CodeIP: A Grammar-Guided Multi-Bit Watermark for Large Language Models of Code
Batu Guan, Yao Wan, Zhangqian Bi, Zheng Wang, Hongyu Zhang, Pan Zhou, Lichao Sun
TL;DR
CodeIP presents a grammar-guided, multi-bit soft watermarking framework for LLM-generated code that embeds provenance information without sacrificing code utility. By combining a watermark logit with a lexical token type predictor and grammar constraints, CodeIP steers token generation to encode a watermark and enables robust extraction by re-simulating insertion with candidate messages. Empirical results across three LLMs and five programming languages show high watermark extraction rates (average around 0.95) and notably smaller CodeBLEU degradation compared to baselines, with the type predictor significantly helping preserve semantics.
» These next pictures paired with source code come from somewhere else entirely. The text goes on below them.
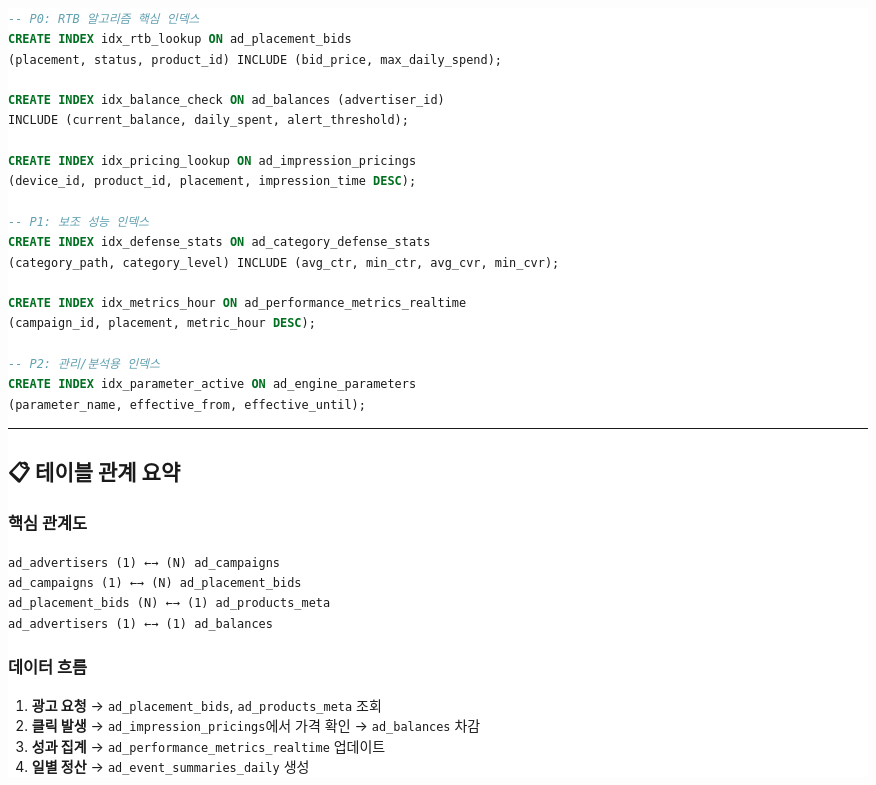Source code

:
 ```sql
-- P0: RTB 알고리즘 핵심 인덱스
CREATE INDEX idx_rtb_lookup ON ad_placement_bids 
(placement, status, product_id) INCLUDE (bid_price, max_daily_spend);

CREATE INDEX idx_balance_check ON ad_balances (advertiser_id) 
INCLUDE (current_balance, daily_spent, alert_threshold);

CREATE INDEX idx_pricing_lookup ON ad_impression_pricings 
(device_id, product_id, placement, impression_time DESC);

-- P1: 보조 성능 인덱스
CREATE INDEX idx_defense_stats ON ad_category_defense_stats 
(category_path, category_level) INCLUDE (avg_ctr, min_ctr, avg_cvr, min_cvr);

CREATE INDEX idx_metrics_hour ON ad_performance_metrics_realtime 
(campaign_id, placement, metric_hour DESC);

-- P2: 관리/분석용 인덱스
CREATE INDEX idx_parameter_active ON ad_engine_parameters 
(parameter_name, effective_from, effective_until);
```

---

## 📋 테이블 관계 요약

### **핵심 관계도**
```
ad_advertisers (1) ←→ (N) ad_campaigns
ad_campaigns (1) ←→ (N) ad_placement_bids
ad_placement_bids (N) ←→ (1) ad_products_meta
ad_advertisers (1) ←→ (1) ad_balances
```

### **데이터 흐름**
1. **광고 요청** → `ad_placement_bids`, `ad_products_meta` 조회
2. **클릭 발생** → `ad_impression_pricings`에서 가격 확인 → `ad_balances` 차감
3. **성과 집계** → `ad_performance_metrics_realtime` 업데이트
4. **일별 정산** → `ad_event_summaries_daily` 생성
The approach offers practical IP protection for code-generation models and demonstrates resilience to partial-crop attacks, highlighting its potential for secure deployment of LLM-powered development tools.
Abstract
Large Language Models (LLMs) have achieved remarkable progress in code generation. It now becomes crucial to identify whether the code is AI-generated and to determine the specific model used, particularly for purposes such as protecting Intellectual Property (IP) in industry and preventing cheating in programming exercises. To this end, several attempts have been made to insert watermarks into machine-generated code. However, existing approaches are limited to inserting only a single bit of information. In this paper, we introduce CodeIP, a novel multi-bit watermarking technique that inserts additional information to preserve crucial provenance details, such as the vendor ID of an LLM, thereby safeguarding the IPs of LLMs in code generation. Furthermore, to ensure the syntactical correctness of the generated code, we propose constraining the sampling process for predicting the next token by training a type predictor. Experiments conducted on a real-world dataset across five programming languages demonstrate the effectiveness of CodeIP in watermarking LLMs for code generation while maintaining the syntactical correctness of code.